O processo de cura da ferida de abandono
O processo de cura desta ferida é transformador. Não apenas para a visão interna que você tem de si mesmo, mas para toda a sua vida externa. A chave principal para essa mudança é reconhecer que não é sua culpa.
Quando crianças, internalizamos eventos como o divórcio dos pais ou a negligência emocional como se fossem reflexos de nossa própria falta de valor. Acreditamos que, se fôssemos “diferentes”, as coisas seriam melhores. No entanto, o primeiro passo para a liberdade emocional é entender que esses acontecimentos não foram causados por você e que não existe nada de errado com você.
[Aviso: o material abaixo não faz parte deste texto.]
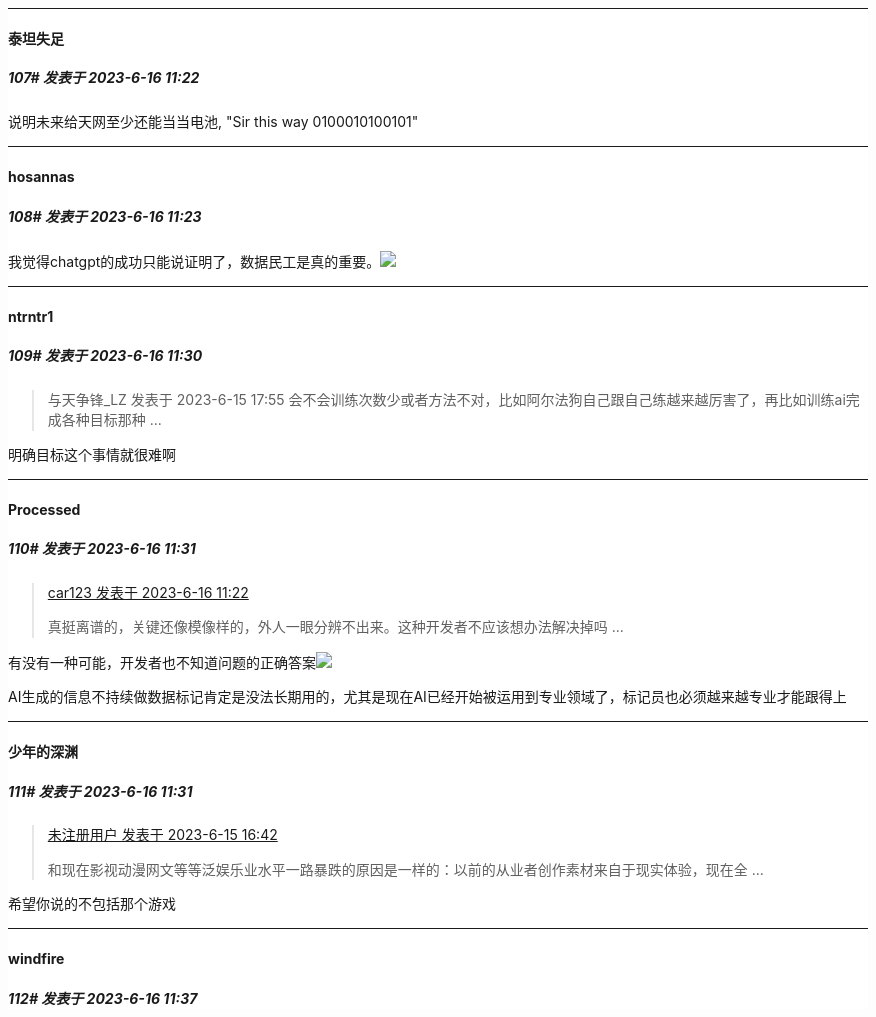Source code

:*****

####  泰坦失足  
##### 107#       发表于 2023-6-16 11:22

说明未来给天网至少还能当当电池, "Sir this way 0100010100101"

*****

####  hosannas  
##### 108#       发表于 2023-6-16 11:23

我觉得chatgpt的成功只能说证明了，数据民工是真的重要。<img src="https://static.saraba1st.com/image/smiley/face2017/009.gif" referrerpolicy="no-referrer">


*****

####  ntrntr1  
##### 109#       发表于 2023-6-16 11:30

<blockquote>与天争锋_LZ 发表于 2023-6-15 17:55
会不会训练次数少或者方法不对，比如阿尔法狗自己跟自己练越来越厉害了，再比如训练ai完成各种目标那种 ...</blockquote>
明确目标这个事情就很难啊

*****

####  Processed  
##### 110#       发表于 2023-6-16 11:31

<blockquote><a href="httphttps://bbs.saraba1st.com/2b/forum.php?mod=redirect&amp;goto=findpost&amp;pid=61307210&amp;ptid=2140153" target="_blank">car123 发表于 2023-6-16 11:22</a>

真挺离谱的，关键还像模像样的，外人一眼分辨不出来。这种开发者不应该想办法解决掉吗 ...</blockquote>
有没有一种可能，开发者也不知道问题的正确答案<img src="https://static.saraba1st.com/image/smiley/face2017/001.png" referrerpolicy="no-referrer">

AI生成的信息不持续做数据标记肯定是没法长期用的，尤其是现在AI已经开始被运用到专业领域了，标记员也必须越来越专业才能跟得上

*****

####  少年的深渊  
##### 111#       发表于 2023-6-16 11:31

<blockquote><a href="httphttps://bbs.saraba1st.com/2b/forum.php?mod=redirect&amp;goto=findpost&amp;pid=61297921&amp;ptid=2140153" target="_blank">未注册用户 发表于 2023-6-15 16:42</a>

和现在影视动漫网文等等泛娱乐业水平一路暴跌的原因是一样的：以前的从业者创作素材来自于现实体验，现在全 ...</blockquote>
希望你说的不包括那个游戏


*****

####  windfire  
##### 112#       发表于 2023-6-16 11:37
A importância de validar a criança interior
A cura começa ao se conectar com a sua “criança interior” — aquela parte de você que foi negligenciada ou que se sentiu abandonada. Muitas vezes, tentamos esconder ou reprimir essa parte, mas o segredo para se sentir em casa dentro do próprio corpo é exatamente o oposto:
- Ver: Reconhecer a presença da sua criança interior em momentos de gatilho.
- Ouvir: Validar o que ela está sentindo, sem julgamentos.
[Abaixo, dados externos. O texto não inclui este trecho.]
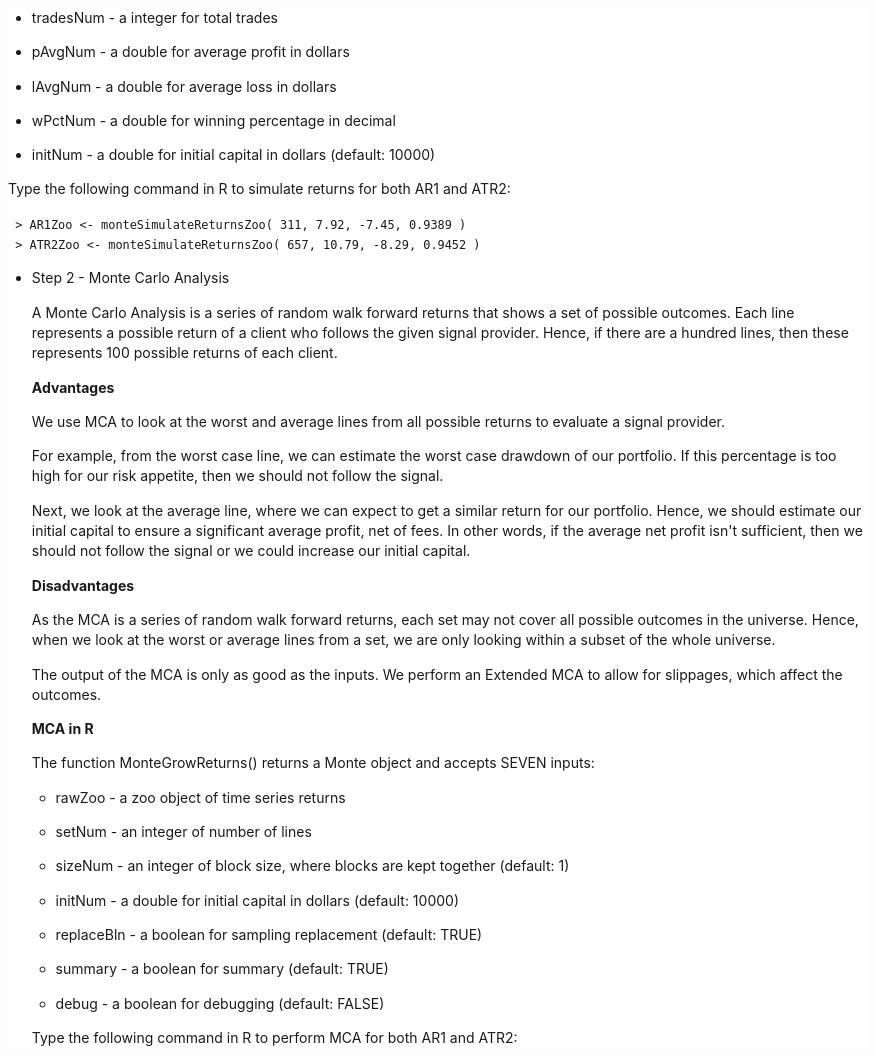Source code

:  * tradesNum - a integer for total trades
  
  * pAvgNum - a double for average profit in dollars
  
  * lAvgNum - a double for average loss in dollars
  
  * wPctNum - a double for winning percentage in decimal
  
  * initNum - a double for initial capital in dollars (default: 10000)
  
  Type the following command in R to simulate returns for both AR1 and ATR2:
  
     > AR1Zoo <- monteSimulateReturnsZoo( 311, 7.92, -7.45, 0.9389 )
     > ATR2Zoo <- monteSimulateReturnsZoo( 657, 10.79, -8.29, 0.9452 )
- Step 2 - Monte Carlo Analysis
  
  A Monte Carlo Analysis is a series of random walk forward returns that shows a set of possible outcomes. Each line represents a possible return of a client who follows the given signal provider. Hence, if there are a hundred lines, then these represents 100 possible returns of each client.
  
  **Advantages**
  
  We use MCA to look at the worst and average lines from all possible returns to evaluate a signal provider.
  
  For example, from the worst case line, we can estimate the worst case drawdown of our portfolio. If this percentage is too high for our risk appetite, then we should not follow the signal.
  
  Next, we look at the average line, where we can expect to get a similar return for our portfolio. Hence, we should estimate our initial capital to ensure a significant average profit, net of fees. In other words, if the average net profit isn't sufficient, then we should not follow the signal or we could increase our initial capital.
  
  **Disadvantages**
  
  As the MCA is a series of random walk forward returns, each set may not cover all possible outcomes in the universe. Hence, when we look at the worst or average lines from a set, we are only looking within a subset of the whole universe.
  
  The output of the MCA is only as good as the inputs. We perform an Extended MCA to allow for slippages, which affect the outcomes.
  
  **MCA in R**
  
  The function MonteGrowReturns() returns a Monte object and accepts SEVEN inputs:
  
  * rawZoo - a zoo object of time series returns
  
  * setNum - an integer of number of lines
  
  * sizeNum - an integer of block size, where blocks are kept together (default: 1)
  
  * initNum - a double for initial capital in dollars (default: 10000)
  
  * replaceBln - a boolean for sampling replacement (default: TRUE)
  
  * summary - a boolean for summary (default: TRUE)
  
  * debug - a boolean for debugging (default: FALSE)
  
  Type the following command in R to perform MCA for both AR1 and ATR2:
- Acalmar: Oferecer a segurança que ela não recebeu no passado.
- Nutrir: Demonstrar amor e aceitação incondicional por si mesmo.
Se você não dedica esse tempo para acolher essa parte ferida, ela continuará buscando validação externa, projetando essas feridas não resolvidas em seus relacionamentos atuais.
Mudando o padrão de comportamento
O “agradar pessoas” (people pleasing) é, na verdade, uma forma de carregar fardos e tensões alheias na tentativa de curar traumas do passado. Quando você começa a expressar quem você realmente é, sem medo, você para de se abandonar. Isso atua como um filtro poderoso: algumas pessoas podem se afastar, mas isso apenas abrirá espaço para conexões mais profundas com quem realmente ressoa com a sua autenticidade.
Lembre-se: o objetivo não é controlar como os outros reagem a você, mas sim garantir que você não perca a si mesmo no processo. Quando você para de se abandonar, você para de atrair pessoas que reflitam esse mesmo desinteresse por você.
Perguntas Frequentes
- O que caracteriza a ferida de abandono?
É a crença interna de que não somos suficientes ou merecedores de atenção, originada de ausências físicas ou emocionais durante a infância. - Como essa ferida afeta os relacionamentos na vida adulta?
Ela leva a padrões de “agradar pessoas”, dificuldade em estabelecer limites e a tendência a se envolver com parceiros emocionalmente indisponíveis. - Por que é importante entender que “não é minha culpa”?
Porque essa percepção interrompe o ciclo de vergonha internalizada, permitindo que você pare de tentar compensar falhas alheias através do seu comportamento. - É possível curar a criança interior sozinho?
Sim, através da prática constante de autoconsciência, validação dos próprios sentimentos e técnicas de acolhimento pessoal que ajudam a restabelecer a segurança interna.